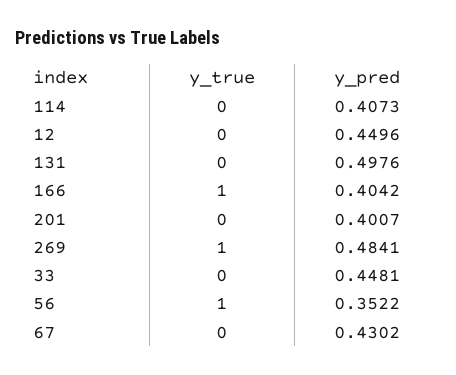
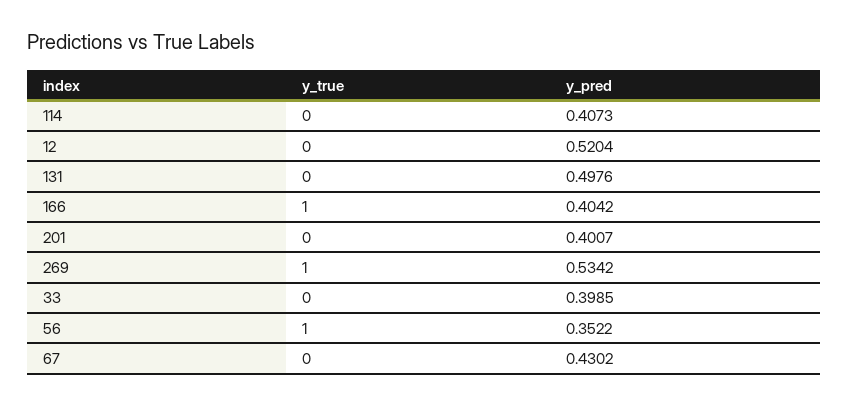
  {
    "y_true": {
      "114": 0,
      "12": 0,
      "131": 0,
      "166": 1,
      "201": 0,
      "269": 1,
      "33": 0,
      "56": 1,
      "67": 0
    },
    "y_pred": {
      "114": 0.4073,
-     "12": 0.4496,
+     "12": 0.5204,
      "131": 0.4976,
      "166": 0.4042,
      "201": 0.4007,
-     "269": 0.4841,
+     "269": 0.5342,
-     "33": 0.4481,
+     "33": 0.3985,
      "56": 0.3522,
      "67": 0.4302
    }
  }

--- Request ---
Line by line, give the material above again exactly, but without any pictures.

--- Solution for this problem ---
  {
    "y_true": {
      "114": 0,
      "12": 0,
      "131": 0,
      "166": 1,
      "201": 0,
      "269": 1,
      "33": 0,
      "56": 1,
      "67": 0
    },
    "y_pred": {
      "114": 0.4073,
-     "12": 0.4496,
+     "12": 0.5204,
      "131": 0.4976,
      "166": 0.4042,
      "201": 0.4007,
-     "269": 0.4841,
+     "269": 0.5342,
-     "33": 0.4481,
+     "33": 0.3985,
      "56": 0.3522,
      "67": 0.4302
    }
  }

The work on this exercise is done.